So, I was looking up some information about the 13th-century thinker Roger Bacon the other day (as one does), and I came across a popular legend associated with the scholar in the Early Modern Period. It was a story about a magical automaton made of brass in the shape of a man’s head that could answer any question posed to it. To my great delight, I learned that Bacon was merely the owner of the most famous Brazen-Head automaton: Brazen Heads were an actual *thing*, and that there were wildly popular legends about them in the Medieval and especially Early Modern Period. 🤓.
Bacon had been an alchemist but also a pioneer of the scientific method, advocating the need for empirical evidence to establish theories. But hundreds of years after his death, the English friar was more remembered for his dabblings in the occult, and the talking head thing was part of this.

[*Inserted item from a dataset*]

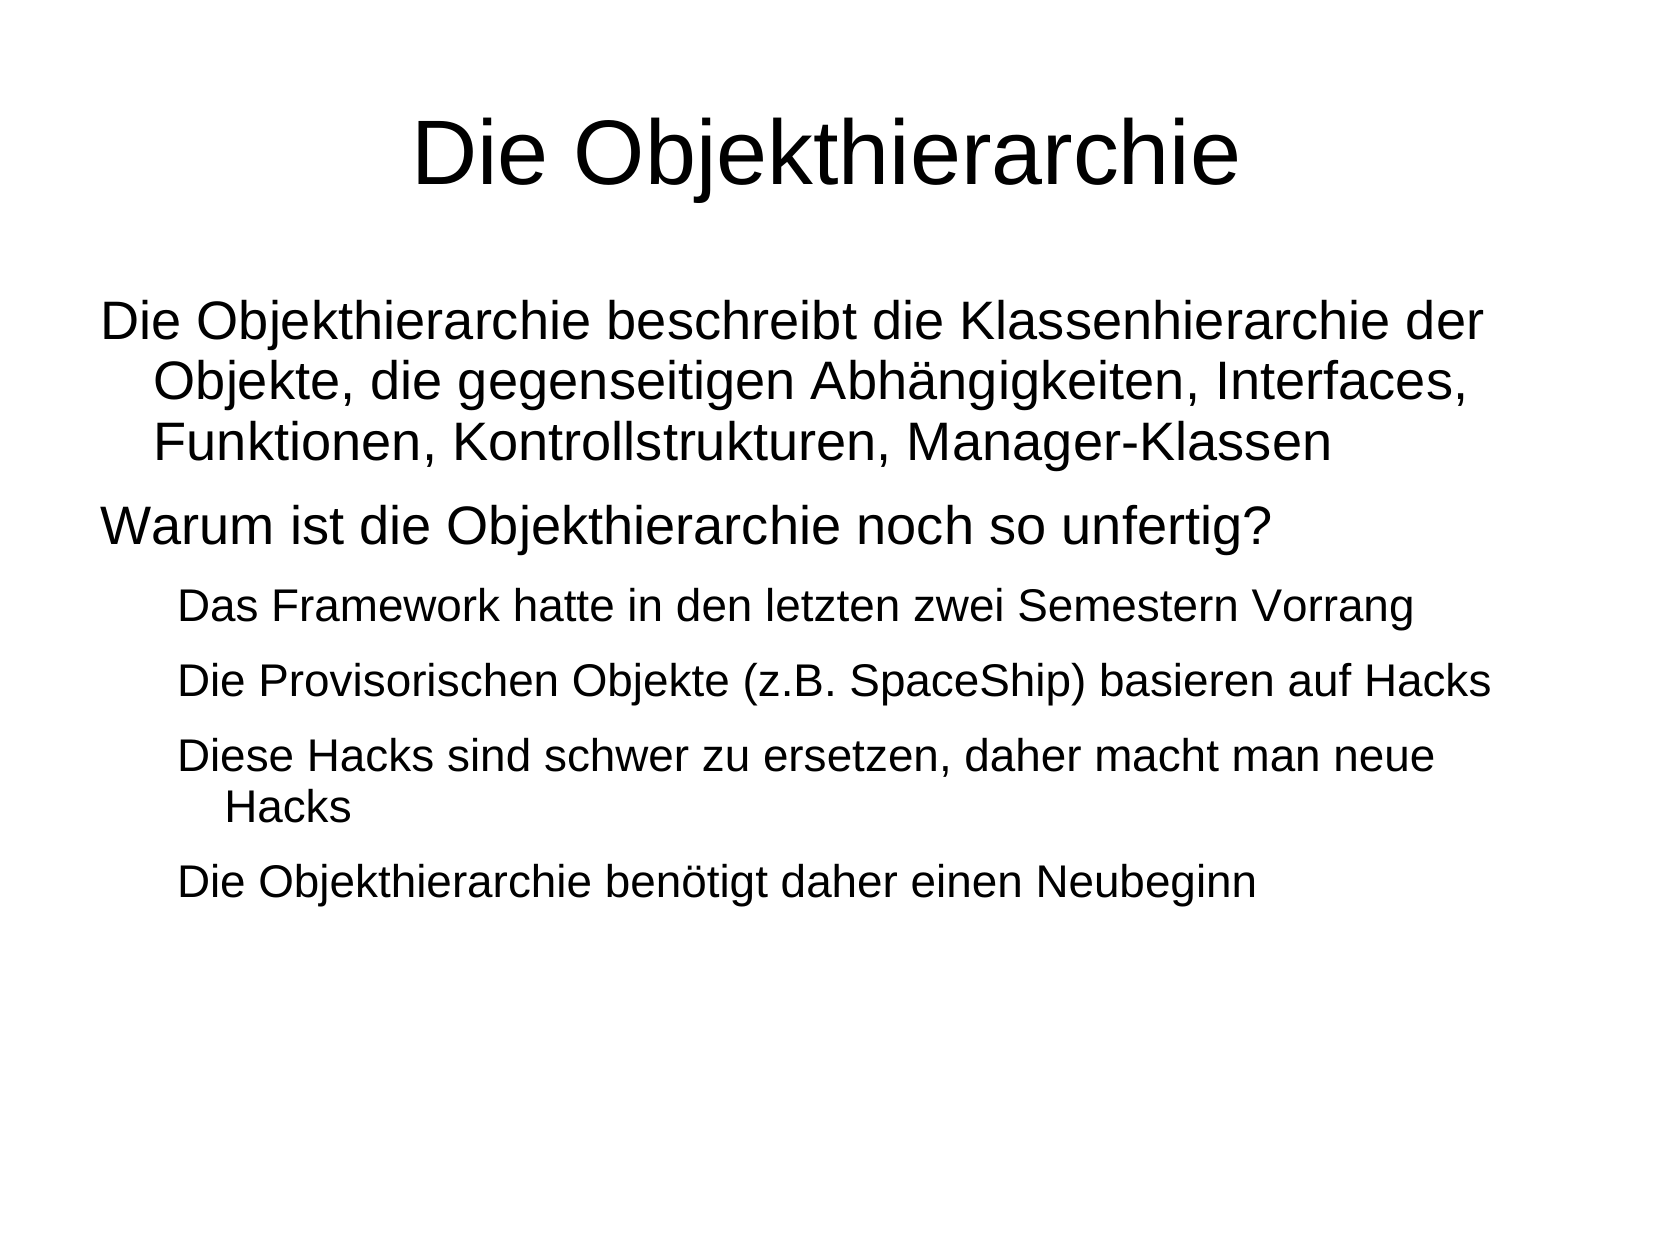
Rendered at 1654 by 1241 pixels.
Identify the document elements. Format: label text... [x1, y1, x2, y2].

list Die Objekthierarchie beschreibt die Klassenhierarchie der Objekte, die gegenseitigen Abhängigkeiten, Interfaces, Funktionen, Kontrollstrukturen, Manager-Klassen Warum ist die Objekthierarchie noch so unfertig? Das Framework hatte in den letzten zwei Semestern Vorrang Die Provisorischen Objekte (z.B. SpaceShip) basieren auf Hacks Diese Hacks sind schwer zu ersetzen, daher macht man neue Hacks Die Objekthierarchie benötigt daher einen Neubeginn [82, 290, 1571, 1094]
title Die Objekthierarchie [82, 56, 1571, 250]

In a story from the 16th century called _The famous historie of Fryer Bacon_, Bacon is said to have summoned the Devil to get assistance in building the magical head. And in a very popular play from 1589 named _Friar Bacon and Friar Bungay_, Roger Bacon fashions his brass, omniscient head to try to protect Britain against invasion by building a magical wall of brass around the island. Using “necromatic charms,” Bacon makes the head but then falls asleep before it speaks. When it does, Bacon doesn’t hear it say “time is,” “time was,” and “time is past”. And he misses his chance to talk to the Brazen Head, which explodes.
Centuries later, we still fortune-telling automaton heads in our culture. Frequently they use stereotypes about gypsies, Central European mystics, or Eastern magicians, but the origin of the tradition comes originally from the Middle Ages and Early Modern folklore about the Brazen Heads.